Today, analytics is primarily an internal “service” function performed by analysts, centralized or embedded within business domains. These analysts toil on top of data assets, writing and re-writing queries, often overlapping and repetitive in logic to answer a never-ending list of questions from insights-hungry business domains.
Efforts to establish true "self-serve" capabilities have proven challenging or elusive either due to
(i) the low level at which input data is modeled requiring a fair amount of expert transformations to make it useful, or on the other end,
(ii) the creation of pre-aggregated, pre-computed reports that are too high level to appropriately or conveniently drill down or across the business domains of interest.
Even if a powerful “ask and answer” layer existed to traverse these data models more easily, nuanced controlled calculations are an essential part of proper analysis workflows. This involves dis-aggregating metrics into component drivers, decomposing metrics into related sub-metrics, computing cross-tabs, recognizing confounders variables, and more.
Today, this workflow must be crafted query by query by analysts juggling between an endless request queue of urgent and high priority analyses. There never seems to be enough analysts or analysis, or insights, regardless of the size of the data organization.
The table above envisions how a product mindset could radically shift the dynamics of the analytics function:
- shifting away from operating on datasets to the building blocks of metrics, entities and segments,
- empowering analysts to construct metric trees that model the business processes of interest,
- leveraging the rich business metadata to automate analysis workflows such as root cause analysis, experimentation or feature impact assessment, scenario planning, and more.

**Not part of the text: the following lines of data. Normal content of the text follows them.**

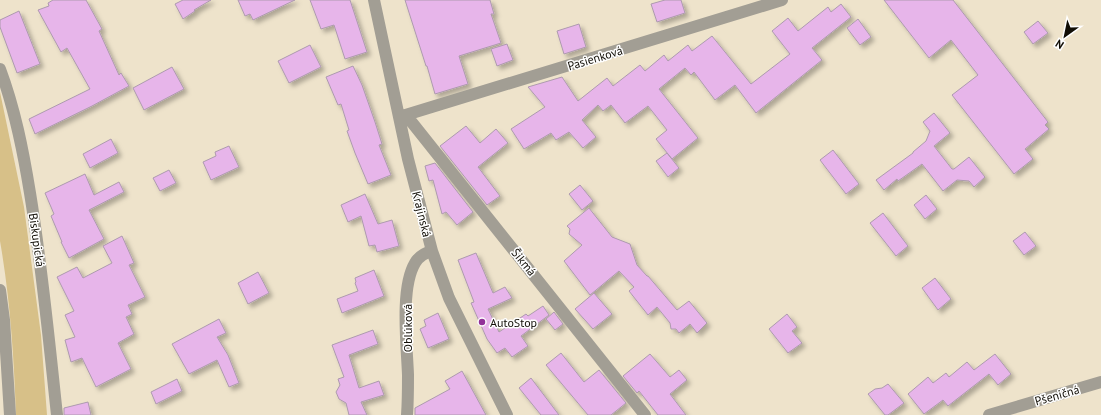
<svg xmlns="http://www.w3.org/2000/svg" width="1101" height="415" font-family="'PT Sans',sans-serif">
<style>
.green{fill:#d7c088}
.building{fill:#e7b5ea;stroke:#ad9aae;filter:url(#shadow)}
.lines{fill:none;stroke-linecap:round;stroke-linejoin:round}
.street{stroke:#a29e94;stroke-width:12}
.poi-dot{fill:#923199;stroke:#fff;stroke-width:1.5}
.labels{text-anchor:middle;dominant-baseline:central;stroke-width:3;stroke-linejoin:round;paint-order:stroke}
.street-label{font-size:12px;fill:#110e06;stroke:#fff}
.poi-label{font-size:12px;fill:#110e06;stroke:#fff;text-anchor:start}
</style>
<defs>
<filter id="shadow"><feDropShadow dx="3.5" dy="3.5" stdDeviation="2" flood-color="#0004"/></filter>
</defs>
<rect width="100%" height="100%" fill="#eee3cb"/>
<path class="green" d="M0,92L24,207L41,335L47,415H16C14,357 10,298 0,241Z"/>
<path class="building" d="M53,0H86L102,29L99,31L119,75L121,73L129,86L92,106L35,134L29,119L90,89L67,48L61,52L38,10L49,6L48,3Z
M183,0H211L194,10L195,11L183,19L175,4Z
M238,0H295L253,20L250,14L245,16Z
M310,0H350L367,52L345,59L334,25L321,29Z
M405,0H490L494,14H491L501,43L459,56L468,84L435,94L427,66H426Z
M665,0H681L685,13L657,22L651,4Z
M884,0H953L1048,122L1045,125L1049,129L1025,149L1033,159L1014,174L952,95L978,75L951,40L929,58Z
M841,4L851,17L812,48L822,60L756,113L735,85L715,100L694,72L691,75L685,68L659,89L698,138L672,159L656,139L667,130L648,106L625,123L611,105L603,111L598,105L582,120L596,137L583,148L569,132L556,140L551,133L524,149L511,129L545,107L528,87L562,77L578,101L607,78L613,86L640,65L645,71L664,55L668,61L688,45L692,51L712,36L751,84L790,54L772,31L788,18L798,31L828,7L831,12Z
M19,11L40,64L17,73L0,27V20Z
M858,19L871,37L860,45L847,28Z
M1038,21L1048,33L1033,44L1024,32Z
M579,24L586,47L564,54L557,31Z
M507,44L513,60L497,66L491,49Z
M310,45L321,67L289,83L278,61Z
M353,66L362,85L375,122L382,144L379,145L391,175L368,184L355,153L347,131L349,130L341,104L338,105L326,77Z
M172,67L184,89L144,110L133,88Z
M934,113L950,133L934,146L952,169H954L969,157L985,177L974,187L969,181L957,180L943,191L922,164L898,181L897,179L884,190L876,180L913,153V152L926,141L930,131L923,122Z
M466,126L480,143L496,129L508,143L478,167L500,196L487,205L440,146Z
M111,139L118,153L90,168L83,154Z
M229,146L239,167L211,180L203,162L216,156L215,152Z
M833,150L859,184L846,194L820,160Z
M667,153L679,168L668,177L656,161Z
M435,163L473,212L457,225L446,212L442,214L433,180L429,181L425,166Z
M169,170L176,183L160,191L153,178Z
M85,174L94,195L119,182L124,192L89,210L104,239L69,258L61,242H62L51,216L54,214L45,193Z
M580,185L593,201L582,210L569,194Z
M365,194L378,224L392,220L399,246L377,252L375,245L369,246L361,216L348,222L341,205Z
M926,195L937,209L925,219L914,205Z
M589,208L612,237L630,244L637,265L647,276H648L677,310L689,301L707,323L697,333L690,324L679,333L676,329H671L670,323L657,307L648,315L629,291L634,287L619,271L590,295L564,261L582,245L569,234L570,229L567,226Z
M883,213L908,246L896,256L870,223Z
M1025,232L1036,246L1024,255L1013,241Z
M122,236L134,263L129,265L145,297L128,305L132,314L126,317L134,334L118,343L131,369L96,387L82,358L71,362L65,340L75,337L65,315L74,311L57,277L77,267L83,278L112,263L103,246Z
M476,253L493,293L505,287L512,298L488,309L499,332L526,314L528,316L543,306L549,315L521,336L528,346L512,357L505,348L497,353L487,339L471,303L474,302L458,260Z
M374,270L384,296L342,313L337,299L358,291L355,283L356,282L355,278Z
M258,272L269,293L248,304L238,283Z
M935,278L951,299L938,310L922,288Z
M594,293L612,314L593,329L575,309Z
M554,312L563,324L555,330L546,319Z
M438,313L449,339L428,348L420,329L426,326L424,320Z
M787,314L797,327L792,331L802,343L788,353L769,329Z
M219,319L226,333L217,337L228,355L239,383L229,387L217,360L189,374L172,344Z
M373,330L378,344L349,355L359,388L379,381L384,395L361,402L367,415H349L346,403L339,399L336,392L340,385L338,379L344,377L332,345Z
M561,353L584,382L599,370L626,403L611,415H588L546,365Z
M650,354L670,377L679,370L687,380L670,394L686,415H658L639,391L637,393L623,376Z
M995,354L1011,374L998,385L989,374L948,406L943,400L924,414L908,394L928,377L933,383L946,373L949,377L967,362L974,370Z
M462,371L486,415H415V408L450,389L445,381Z
M531,378L559,415H541L519,388Z
M177,379L182,391L156,404L151,392Z
M888,384L904,403L888,415H885L868,394L875,389L882,388Z
M88,402L91,415H64V408Z"/>
<g class="lines">
<path class="street" d="M374,0L408,159L432,251L449,298L507,415
M0,69C15,109 23,150 30,193C42,266 49,341 57,415
M406,115L645,415
M399,117L782,0
M0,290L4,320L10,415
M407,415C408,402 408,388 408,375C407,346 400,288 415,263C419,256 424,253 432,251
M989,415L1101,382"/>
</g>
<circle class="poi-dot" cx="482" cy="322" r="4"/>
<g class="labels">
<g class="street-label">
<text transform="translate(595 58) rotate(-17)">Pasienková</text>
<text transform="translate(422 214) rotate(76)">Krajinská</text>
<text transform="translate(37 240) rotate(82)">Biskupická</text>
<text transform="translate(524 262) rotate(51)">Šikmá</text>
<text transform="translate(407 328) rotate(-90)">Oblúková</text>
<text transform="translate(1057 395) rotate(-16)">Pšeničná</text>
</g>
<g class="poi-label">
<text x="490" y="322">AutoStop</text>
</g>
</g>
<g transform="translate(1065 36) rotate(213)" stroke="#ffffff" stroke-width="3" paint-order="stroke">
<path d="M0-3L7 15L0 10L-7 15Z" fill="#110e06"/>
<text y="-6" font-size="11" font-weight="bold" text-anchor="middle" fill="#110e06">N</text>
</g>
</svg>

- creating templates for both the suite of algorithms and the metrics they operate on, across various business models and domains.
- eventually freeing up analysts to work on the most complicated class of analysis problems like inferring causality
Such a shift could unlock significant time savings and productivity gains, not only within organizations but also industry-wide, akin to the revolutions seen in software development or more recently, in data pipeline construction.
Moreover, it would maximize the meaningful utilization of the data assets painstakingly generated by the data engineering function through these data pipelines.
We can already see glimpses of this transformation. Data platform teams are establishing internal metrics repositories, automating the calculation and compilation of executive-level KPIs for business reviews, and streamlining output metrics from experiments. The introduction of DBT's Metrics Layer is another step in the right direction.
These are the sparks that indicate the future. I'm excited to witness all of this evolve into a full-fledged revolution.